* **Задача**:
Замените в интервью «юношеские работы» на «детские рисунки» и перепишите весь отрывок, начиная с «Бато Дугаржапов: Нет, конечно.» и вплоть до «событие в жизни?».

───── Приведённый отрывок

Бато Дугаржапов: Да, мечтал.

Дмитрий Кириллов: Ярчайшее детское впечатление – это Ленин, нарисованный на стене в школе.

Бато Дугаржапов: Кстати, да. Я во 2 классе выбегал. А там художники стоят взрослые и красят трехметровую картину – «Ульянов во ржи».

Дмитрий Кириллов: В 12 лет мама вас отправила в Москву. Вы уже в том возрасте понимали, что будете всемирно известным художником?

Бато Дугаржапов: Нет, конечно. Мне нравилось, что куда-то отправили. Родителям сказали, что они сумасшедшие.

Дмитрий Кириллов: Вы бережно храните свои юношеские работы?

Бато Дугаржапов: Я половину сжег, конечно. А то, что осталось, остается беречь.

Дмитрий Кириллов: Знатоки рынка утверждают, что солнечные и радостные картины продаются гораздо быстрее, чем печальные и серые.

Бато Дугаржапов: Где-то 70% на 30%, в таком соотношении.

Дмитрий Кириллов: Роспись купола Храма Христа Спасителя – для вас это знаковое событие в жизни?

──────────
───── Фрагмент набора данных

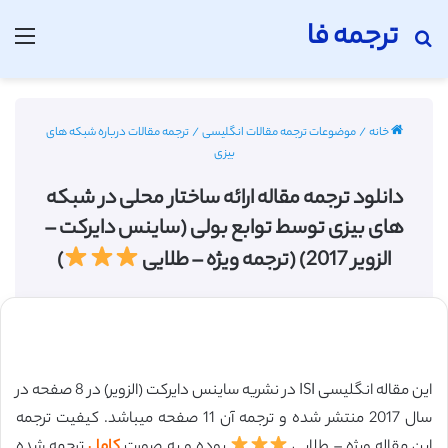
ترجمه فا
جستجو برای
منو
خانه
/
موضوعات ترجمه مقالات انگلیسی
/
ترجمه مقالات درباره شبکه های
بیزی
دانلود ترجمه مقاله ارائه ساختار محلی در شبکه
های بیزی توسط توابع بولی (ساینس دایرکت –
الزویر 2017) (ترجمه ویژه – طلایی
)
این مقاله انگلیسی ISI در نشریه ساینس دایرکت (الزویر) در 8 صفحه در
سال 2017 منتشر شده و ترجمه آن 11 صفحه میباشد. کیفیت ترجمه
این مقاله ویژه – طلایی
بوده و به صورت
کامل
ترجمه شده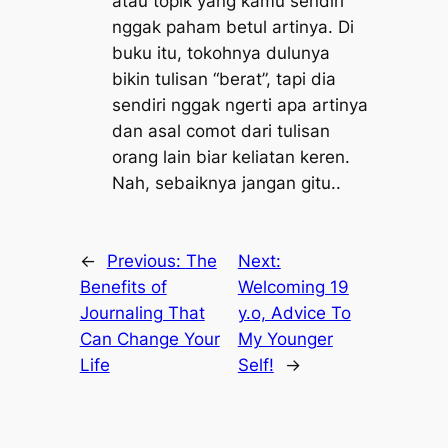
atau topik yang kamu sendiri
nggak paham betul artinya. Di
buku itu, tokohnya dulunya
bikin tulisan “berat”, tapi dia
sendiri nggak ngerti apa artinya
dan asal comot dari tulisan
orang lain biar keliatan keren.
Nah, sebaiknya jangan gitu..
←
Previous:
The
Next:
Benefits of
Welcoming 19
Journaling That
y.o, Advice To
Can Change Your
My Younger
Life
Self!
→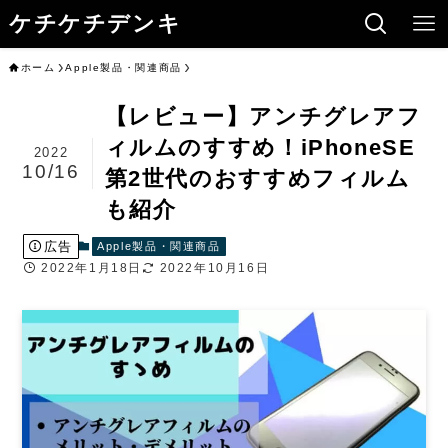
ケチケチデンキ
ホーム
Apple製品・関連商品
【レビュー】アンチグレアフ
ィルムのすすめ！iPhoneSE
2022
10/16
第2世代のおすすめフィルム
も紹介
広告
Apple製品・関連商品
2022年1月18日
2022年10月16日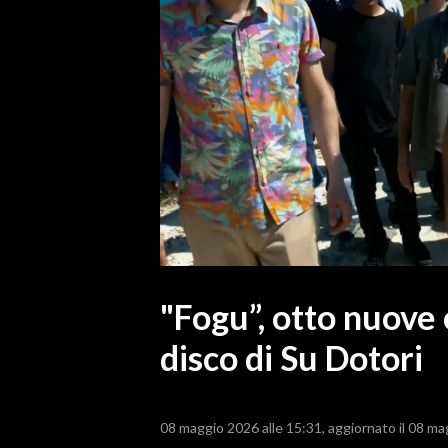
MEDIO CAMPIDANO
ORISTANO E PROVINCIA
SASSARI E PROVINCIA
GALLURA
NUORO E PROVINCIA
OGLIASTRA
AGENDA
CRONACA
ITALIA
MONDO
"Fogu”, otto nuove 
disco di Su Dotori
POLITICA
ECONOMIA
08 maggio 2026 alle 15:31
aggiornato il 08 ma
SERVIZI ALLE IMPRESE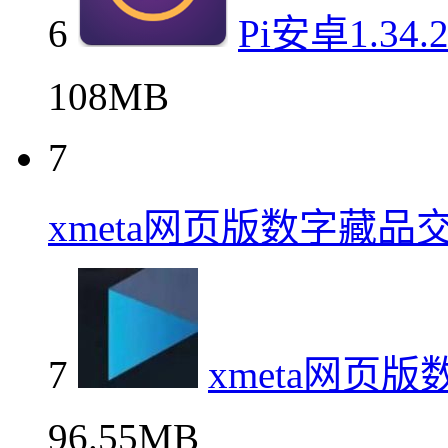
6
Pi安卓1.3
108MB
7
xmeta网页版数字藏品
7
xmeta网页
96.55MB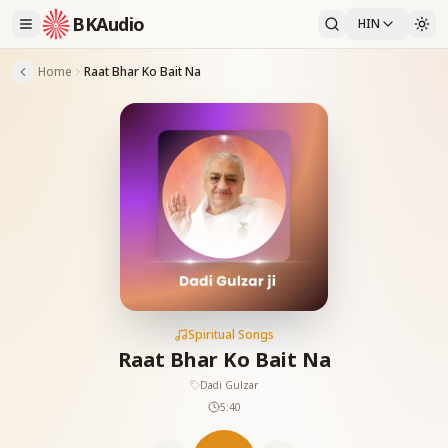
BKAudio
HIN
Home
Raat Bhar Ko Bait Na
Spiritual Songs
Raat Bhar Ko Bait Na
Dadi Gulzar
5:40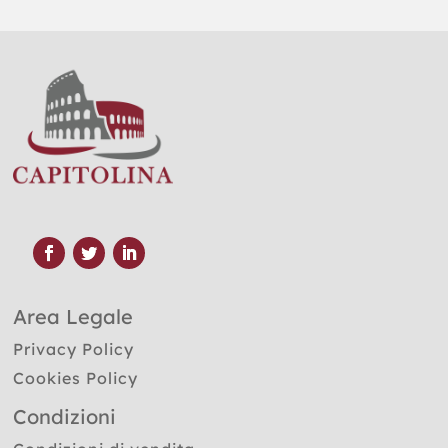
Area Legale
Privacy Policy
Cookies Policy
Condizioni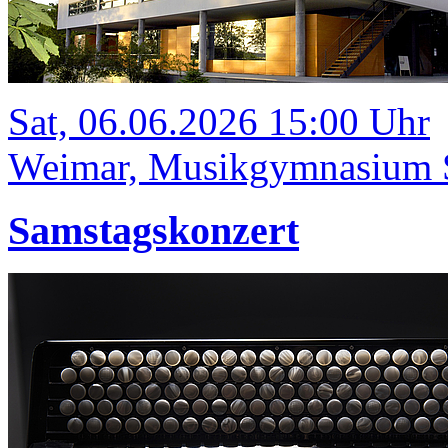
Sat, 06.06.2026 15:00 Uhr
Weimar, Musikgymnasium Sc
Samstagskonzert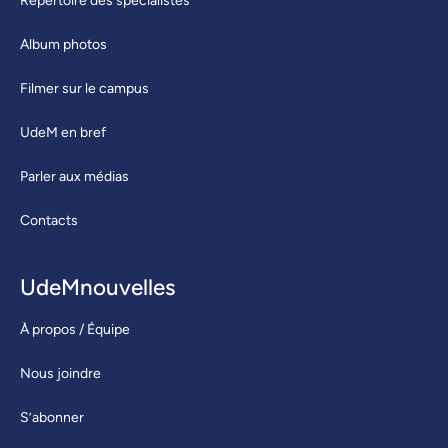
Répertoire des spécialistes
Album photos
Filmer sur le campus
UdeM en bref
Parler aux médias
Contacts
UdeMnouvelles
À propos / Équipe
Nous joindre
S’abonner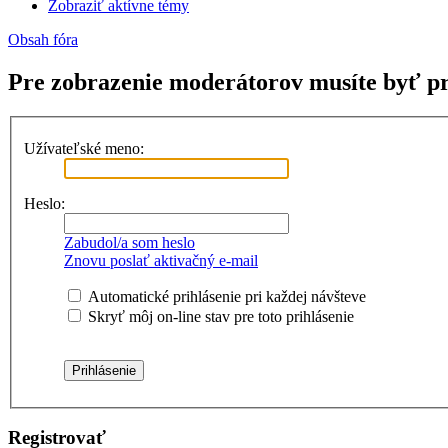
Zobraziť aktívne témy
Obsah fóra
Pre zobrazenie moderátorov musíte byť pr
Užívateľské meno:
Heslo:
Zabudol/a som heslo
Znovu poslať aktivačný e-mail
Automatické prihlásenie pri každej návšteve
Skryť môj on-line stav pre toto prihlásenie
Registrovať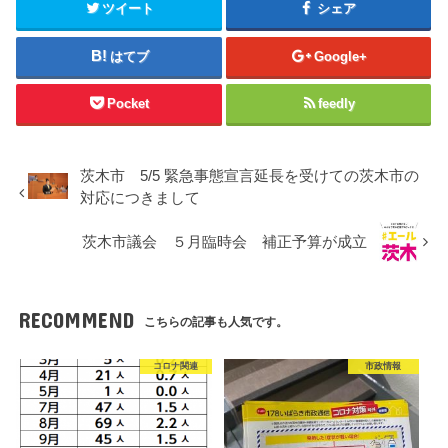
ツイート
シェア
はてブ
Google+
Pocket
feedly
茨木市 5/5 緊急事態宣言延長を受けての茨木市の
対応につきまして
茨木市議会 ５月臨時会 補正予算が成立
RECOMMEND
こちらの記事も人気です。
コロナ関連
市政情報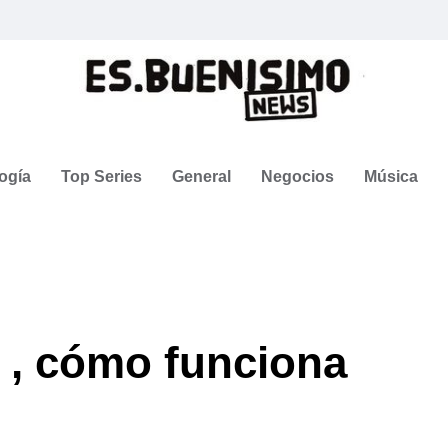
ogía
Top Series
General
Negocios
Música
 , cómo funciona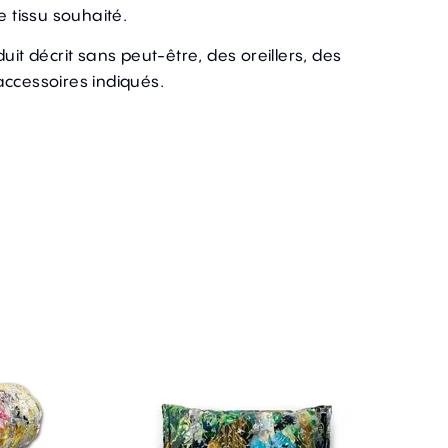
e tissu souhaité.
uit décrit sans peut-être, des oreillers, des
accessoires indiqués.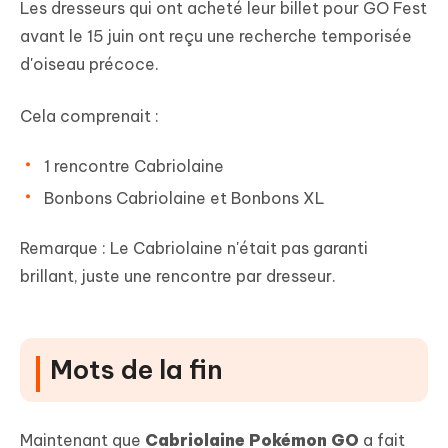
Les dresseurs qui ont acheté leur billet pour GO Fest
avant le 15 juin ont reçu une recherche temporisée
d'oiseau précoce.
Cela comprenait :
1 rencontre Cabriolaine
Bonbons Cabriolaine et Bonbons XL
Remarque : Le Cabriolaine n'était pas garanti
brillant, juste une rencontre par dresseur.
Mots de la fin
Maintenant que
Cabriolaine Pokémon GO
a fait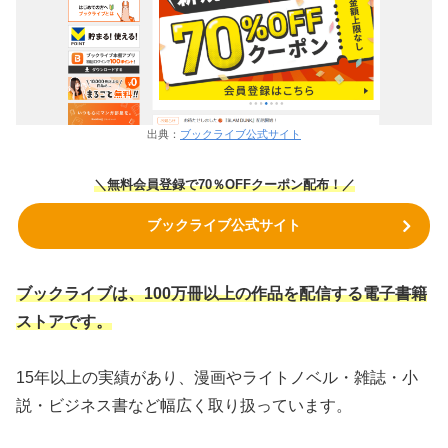
出典：
ブックライブ公式サイト
＼無料会員登録で70％OFFクーポン
配布！
／
ブックライブ公式サイト
ブックライブは、100万冊以上の作品を配信する電子書籍
ストアです。
15年以上の実績があり、漫画やライトノベル・雑誌・小
説・ビジネス書など幅広く取り扱っています。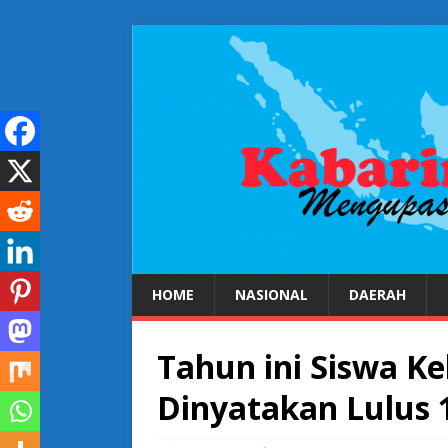
HOME
NASIONAL
DAERAH
Tahun ini Siswa Ke
Dinyatakan Lulus 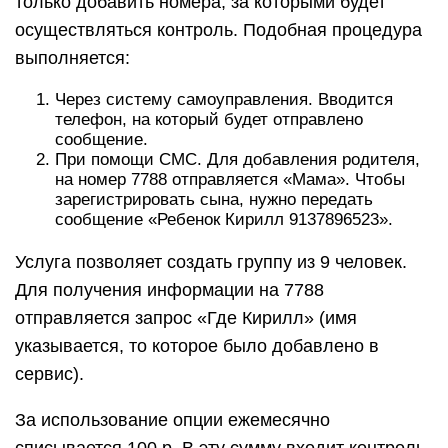
только добавить номера, за которыми будет
осуществляться контроль. Подобная процедура
выполняется:
Через систему самоуправления. Вводится
телефон, на который будет отправлено
сообщение.
При помощи СМС. Для добавления родителя,
на номер 7788 отправляется «Мама». Чтобы
зарегистрировать сына, нужно передать
сообщение «Ребенок Кирилл 9137896523».
Услуга позволяет создать группу из 9 человек.
Для получения информации на 7788
отправляется запрос «Где Кирилл» (имя
указывается, то которое было добавлено в
сервис).
За использование опции ежемесячно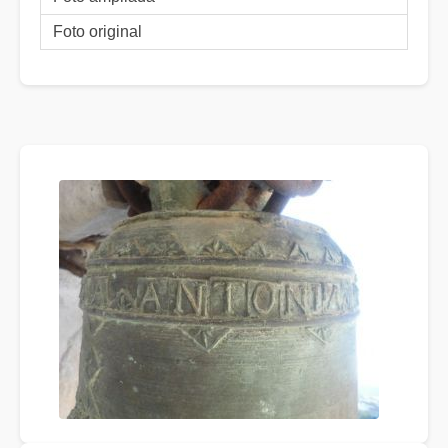
Foto original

──────────

* **Ответ**:
Бато Дугаржапов: Нет, конечно. Мне нравилось, что куда-то отправили. Родителям сказали, что они сумасшедшие.

Дмитрий Кириллов: Вы бережно храните свои детские рисунки?

Бато Дугаржапов: Я половину сжег, конечно. А то, что осталось, остается беречь.

Дмитрий Кириллов: Знатоки рынка утверждают, что солнечные и радостные картины продаются гораздо быстрее, чем печальные и серые.

Бато Дугаржапов: Где-то 70% на 30%, в таком соотношении.

Дмитрий Кириллов: Роспись купола Храма Христа Спасителя – для вас это знаковое событие в жизни?